Von musikalischen Paralleluniversen, kreativen Grenzgängen und kollektiven Visionen – mit dem Programm für 2018 gestaltet das Jazzfest Berlin (1. bis 4. November 2018) Kontraste, sucht Herausforderungen und eröffnet Begegnungsräume. Es kreiert Zeitkapseln, reist in die Zukunft und blickt in die Vergangenheit, fordert Utopien, fördert freie Geister, will bewegen, denken, grooven, tanzen.
Vier Tage lang nehmen etwa 200 Musiker*innen aus rund 15 Ländern in verschiedensten Formationen das Haus der Berliner Festspiele und weitere Orte in der Stadt ein. Am 1. November steht mit dem „Haus of Jazz“ die große Eröffnung mit zehn Acts und zahlreichen Deutschlandpremieren auf allen Ebenen des Festspielhauses an. Nicole Mitchell und das Black Earth Ensemble eröffnen den Abend auf der Großen Bühne, doch zuvor schon lädt die interaktive Performance „FutureLeaks: Umschlagplatz der Visionen“ zu einer utopischen Erfahrung, und das Berliner KIM Collective spielt seine Carte Blanche und kreiert auf der Unterbühne des Hauses den „Un(ter)ort“ – ein musikalisches Echo auf das oberirdische Geschehen.

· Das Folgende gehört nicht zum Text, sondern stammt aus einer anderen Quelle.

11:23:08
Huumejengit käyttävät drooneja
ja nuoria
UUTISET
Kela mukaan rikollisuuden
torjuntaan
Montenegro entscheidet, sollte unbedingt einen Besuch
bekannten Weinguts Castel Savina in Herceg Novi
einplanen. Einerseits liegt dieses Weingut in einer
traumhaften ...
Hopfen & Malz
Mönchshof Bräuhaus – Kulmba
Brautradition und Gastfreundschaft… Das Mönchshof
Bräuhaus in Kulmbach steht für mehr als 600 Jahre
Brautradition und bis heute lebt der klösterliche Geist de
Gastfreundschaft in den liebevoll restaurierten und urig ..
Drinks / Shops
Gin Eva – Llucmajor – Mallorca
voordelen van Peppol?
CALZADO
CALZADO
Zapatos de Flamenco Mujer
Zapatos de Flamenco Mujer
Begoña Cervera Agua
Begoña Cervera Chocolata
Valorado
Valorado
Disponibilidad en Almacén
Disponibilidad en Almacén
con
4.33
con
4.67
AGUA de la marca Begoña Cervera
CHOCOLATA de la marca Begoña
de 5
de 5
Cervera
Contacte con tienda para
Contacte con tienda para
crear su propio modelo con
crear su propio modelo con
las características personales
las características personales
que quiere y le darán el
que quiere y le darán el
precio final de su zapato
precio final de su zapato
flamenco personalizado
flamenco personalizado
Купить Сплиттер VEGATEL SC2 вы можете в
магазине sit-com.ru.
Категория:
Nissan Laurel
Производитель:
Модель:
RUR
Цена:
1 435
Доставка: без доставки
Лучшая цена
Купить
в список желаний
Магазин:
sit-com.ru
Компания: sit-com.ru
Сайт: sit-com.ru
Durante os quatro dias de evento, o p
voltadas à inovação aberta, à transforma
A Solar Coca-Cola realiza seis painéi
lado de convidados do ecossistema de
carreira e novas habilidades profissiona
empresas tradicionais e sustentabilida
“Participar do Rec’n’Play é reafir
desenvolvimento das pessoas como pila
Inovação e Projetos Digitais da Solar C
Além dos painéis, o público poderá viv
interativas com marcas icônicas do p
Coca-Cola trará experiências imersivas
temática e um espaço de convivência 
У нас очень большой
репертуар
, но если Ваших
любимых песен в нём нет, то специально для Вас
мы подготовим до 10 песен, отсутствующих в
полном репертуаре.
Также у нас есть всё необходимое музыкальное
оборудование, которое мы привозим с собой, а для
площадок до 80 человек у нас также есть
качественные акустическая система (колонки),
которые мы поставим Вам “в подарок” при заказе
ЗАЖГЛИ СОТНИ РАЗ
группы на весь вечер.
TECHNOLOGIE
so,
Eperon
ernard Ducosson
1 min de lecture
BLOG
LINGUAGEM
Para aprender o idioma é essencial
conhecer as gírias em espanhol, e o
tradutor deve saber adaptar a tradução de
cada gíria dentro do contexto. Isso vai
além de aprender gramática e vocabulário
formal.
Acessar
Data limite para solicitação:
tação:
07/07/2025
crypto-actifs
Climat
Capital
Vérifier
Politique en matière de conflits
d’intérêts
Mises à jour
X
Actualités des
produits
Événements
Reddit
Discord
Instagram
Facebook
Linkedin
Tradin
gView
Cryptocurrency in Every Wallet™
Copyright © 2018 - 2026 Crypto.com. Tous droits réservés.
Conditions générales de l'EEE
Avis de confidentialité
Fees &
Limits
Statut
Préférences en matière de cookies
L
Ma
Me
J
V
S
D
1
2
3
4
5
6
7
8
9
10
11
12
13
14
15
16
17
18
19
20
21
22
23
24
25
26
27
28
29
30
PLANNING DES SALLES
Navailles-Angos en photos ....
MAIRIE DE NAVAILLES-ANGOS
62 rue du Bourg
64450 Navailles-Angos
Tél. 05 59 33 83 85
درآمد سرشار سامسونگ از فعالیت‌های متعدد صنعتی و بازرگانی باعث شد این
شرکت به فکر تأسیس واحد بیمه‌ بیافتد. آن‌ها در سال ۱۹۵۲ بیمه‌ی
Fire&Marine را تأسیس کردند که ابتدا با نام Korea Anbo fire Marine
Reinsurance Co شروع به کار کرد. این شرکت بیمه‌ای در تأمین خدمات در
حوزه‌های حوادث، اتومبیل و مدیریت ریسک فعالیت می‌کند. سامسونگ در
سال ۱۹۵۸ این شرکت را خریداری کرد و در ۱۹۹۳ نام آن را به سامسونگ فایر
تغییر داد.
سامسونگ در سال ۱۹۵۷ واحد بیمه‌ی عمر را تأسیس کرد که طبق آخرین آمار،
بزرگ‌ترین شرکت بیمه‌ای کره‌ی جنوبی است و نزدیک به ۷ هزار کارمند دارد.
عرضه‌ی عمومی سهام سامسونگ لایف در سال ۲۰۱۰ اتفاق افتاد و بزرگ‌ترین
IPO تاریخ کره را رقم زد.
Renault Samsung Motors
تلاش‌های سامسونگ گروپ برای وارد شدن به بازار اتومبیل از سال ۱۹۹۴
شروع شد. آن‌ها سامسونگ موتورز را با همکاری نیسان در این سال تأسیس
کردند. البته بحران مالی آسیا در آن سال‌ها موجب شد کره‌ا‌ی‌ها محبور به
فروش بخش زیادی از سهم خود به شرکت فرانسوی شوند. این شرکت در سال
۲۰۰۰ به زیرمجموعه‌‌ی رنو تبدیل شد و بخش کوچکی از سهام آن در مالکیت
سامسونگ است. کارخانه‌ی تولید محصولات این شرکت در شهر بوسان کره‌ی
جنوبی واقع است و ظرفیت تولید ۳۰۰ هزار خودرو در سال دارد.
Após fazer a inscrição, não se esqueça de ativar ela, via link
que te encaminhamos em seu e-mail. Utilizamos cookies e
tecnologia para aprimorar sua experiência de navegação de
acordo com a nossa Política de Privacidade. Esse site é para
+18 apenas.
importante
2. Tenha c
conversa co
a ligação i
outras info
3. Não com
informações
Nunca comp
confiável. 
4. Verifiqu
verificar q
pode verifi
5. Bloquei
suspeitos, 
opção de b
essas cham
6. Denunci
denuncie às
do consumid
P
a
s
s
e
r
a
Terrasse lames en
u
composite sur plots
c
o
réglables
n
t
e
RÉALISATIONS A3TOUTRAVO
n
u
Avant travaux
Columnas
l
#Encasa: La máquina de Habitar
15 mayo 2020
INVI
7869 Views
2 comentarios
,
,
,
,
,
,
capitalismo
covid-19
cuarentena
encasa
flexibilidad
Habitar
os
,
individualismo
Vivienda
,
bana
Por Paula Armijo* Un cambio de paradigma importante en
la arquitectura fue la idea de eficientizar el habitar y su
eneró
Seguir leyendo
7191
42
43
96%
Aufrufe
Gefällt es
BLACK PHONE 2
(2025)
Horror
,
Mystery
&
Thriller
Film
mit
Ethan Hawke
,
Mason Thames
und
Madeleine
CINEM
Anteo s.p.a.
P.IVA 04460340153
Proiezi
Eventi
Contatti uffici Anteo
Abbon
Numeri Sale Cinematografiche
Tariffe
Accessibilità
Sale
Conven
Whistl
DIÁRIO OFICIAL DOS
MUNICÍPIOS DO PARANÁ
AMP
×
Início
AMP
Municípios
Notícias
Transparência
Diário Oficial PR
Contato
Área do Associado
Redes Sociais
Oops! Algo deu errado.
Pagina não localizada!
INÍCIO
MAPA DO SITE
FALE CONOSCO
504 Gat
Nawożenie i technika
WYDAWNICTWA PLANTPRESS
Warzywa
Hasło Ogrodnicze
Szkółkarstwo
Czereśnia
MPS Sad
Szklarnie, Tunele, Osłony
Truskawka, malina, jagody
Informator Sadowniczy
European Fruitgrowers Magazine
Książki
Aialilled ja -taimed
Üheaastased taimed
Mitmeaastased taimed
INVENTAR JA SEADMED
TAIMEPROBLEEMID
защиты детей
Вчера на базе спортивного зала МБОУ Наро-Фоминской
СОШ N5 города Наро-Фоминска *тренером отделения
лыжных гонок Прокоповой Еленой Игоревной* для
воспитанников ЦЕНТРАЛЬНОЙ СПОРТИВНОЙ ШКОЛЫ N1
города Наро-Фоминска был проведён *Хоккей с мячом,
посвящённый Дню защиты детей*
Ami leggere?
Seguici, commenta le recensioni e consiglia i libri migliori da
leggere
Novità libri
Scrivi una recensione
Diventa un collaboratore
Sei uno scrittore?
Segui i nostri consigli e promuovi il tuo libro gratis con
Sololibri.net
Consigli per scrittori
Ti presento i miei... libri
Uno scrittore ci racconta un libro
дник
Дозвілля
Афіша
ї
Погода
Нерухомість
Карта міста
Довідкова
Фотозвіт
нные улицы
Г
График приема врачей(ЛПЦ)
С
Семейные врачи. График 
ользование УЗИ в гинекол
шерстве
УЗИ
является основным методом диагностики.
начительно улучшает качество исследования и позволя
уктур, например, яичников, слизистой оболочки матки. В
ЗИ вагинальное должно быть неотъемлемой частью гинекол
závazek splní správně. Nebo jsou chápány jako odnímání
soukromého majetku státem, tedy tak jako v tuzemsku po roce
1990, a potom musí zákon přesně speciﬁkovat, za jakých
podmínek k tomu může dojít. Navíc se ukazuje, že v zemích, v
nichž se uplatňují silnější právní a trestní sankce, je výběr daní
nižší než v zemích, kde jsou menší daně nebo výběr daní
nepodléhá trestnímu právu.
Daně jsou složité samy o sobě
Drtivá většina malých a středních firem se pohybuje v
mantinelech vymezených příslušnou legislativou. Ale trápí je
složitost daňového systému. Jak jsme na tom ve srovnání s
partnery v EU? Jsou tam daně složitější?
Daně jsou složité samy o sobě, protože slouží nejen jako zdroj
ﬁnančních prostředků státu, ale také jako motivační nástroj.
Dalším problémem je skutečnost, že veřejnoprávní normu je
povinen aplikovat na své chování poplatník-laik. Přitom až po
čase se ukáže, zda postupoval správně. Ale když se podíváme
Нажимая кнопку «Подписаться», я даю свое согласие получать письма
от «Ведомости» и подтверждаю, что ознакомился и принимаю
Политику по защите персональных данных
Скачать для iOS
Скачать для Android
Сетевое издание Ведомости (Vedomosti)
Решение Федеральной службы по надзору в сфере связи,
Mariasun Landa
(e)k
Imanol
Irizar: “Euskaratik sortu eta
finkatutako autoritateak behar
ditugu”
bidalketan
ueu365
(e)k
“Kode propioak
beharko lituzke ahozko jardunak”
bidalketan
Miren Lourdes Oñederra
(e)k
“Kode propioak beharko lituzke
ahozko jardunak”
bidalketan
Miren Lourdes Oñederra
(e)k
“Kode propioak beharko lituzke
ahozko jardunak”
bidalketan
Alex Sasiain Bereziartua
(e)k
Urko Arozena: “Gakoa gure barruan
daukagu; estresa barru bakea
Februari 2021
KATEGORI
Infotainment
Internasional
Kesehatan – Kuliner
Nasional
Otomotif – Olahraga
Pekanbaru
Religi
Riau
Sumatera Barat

Zwischenspiele auf vier Bühnen eröffnen musikalische Paralleluniversen und das Haus als freie Bewegungsfläche, um abschließend zum finalen Eröffnungswerk von Rob Mazureks „Exploding Star International: Chicago-Berlin‘‘ auf der Großen Bühne zusammenzufinden.
Vielstimmigkeit aufstrebender europäischer Künstler
Thematisch bewegt sich das Jazzfest Berlin zwischen der Vielstimmigkeit aufstrebender europäischer Künstlerinnen und Künstler und ihren dynamischen Wirkungskreisen; Chicago als gewachsenem Ort des kreativen Austauschs und des kollektiven Miteinanders; und dem Jazz zwischen seiner afroamerikanischen Geschichtsschreibung – die gleichermaßen von Unterdrückung und Rassismus erzählt wie von Befreiung und Empowerment – und heutigen kreativen Kosmen, wie dem des Afrofuturismus in seinen vielgestaltigen Spielarten.
Als Artist in Residence tritt die Gitarristin Mary Halvorson aus New York mit ihrem markanten Spiel und ihrer außergewöhnlichen Wirkkraft in unterschiedlichen Formationen auf. Außerdem finden neue Kooperationen und Formate ihren Platz, öffnen das Festival für andere Künste und gestalten mit Installationen, Kiezkonzerten, Ausstellungsbesuchen und Performances neue Erfahrungsräume in- und außerhalb des Festspielhauses.
Mary Halvorson als Artist in Residence
Warm resonierendes Honduras-Rosewood-Holz, die Diversität von Stimmqualitäten sowie das bebende und singende Vibrieren dunkler dicker Saiten sind Sonoritäten, in die sich Mary Halvorson als Artist in Residence für ihr Berlin-Special-Konzert begibt. Bei ihrer Wahl für die Berliner Musiker Taiko Saito an Vibrafon und Marimba, Liz Allbee an der Trompete und Chris Dahlgren am Kontrabass war ohne Zweifel ihre Affinität zum Klangpotential dieser Musikerpersönlichkeiten ausschlaggebend, die sie mit ihrem eigenen präzisen Gitarrenklang konfrontiert.
Ausgangslage klar, Ende offen. Ein gemeinsamer Bezugspunkt für Chris Dahlgren und Liz Albee mit Mary Halvorson ist Anthony Braxton, in dessen Ensembles alle drei (sogar gemeinsam) gespielt haben. Taiko Saiko bewegt sich genauso wie Liz Allbee in Feldern der Improvisierten Musik, der Neuen Musik und der Weltmusik unbeschwert hin und her. Chris Dahlgrens Aktionsradius reicht von Berliner Markenzeichen wie Johnny La Marmara und Mystic Maze, über rumänische Jazzverbindungen bis hin zum Singer-Songwriter.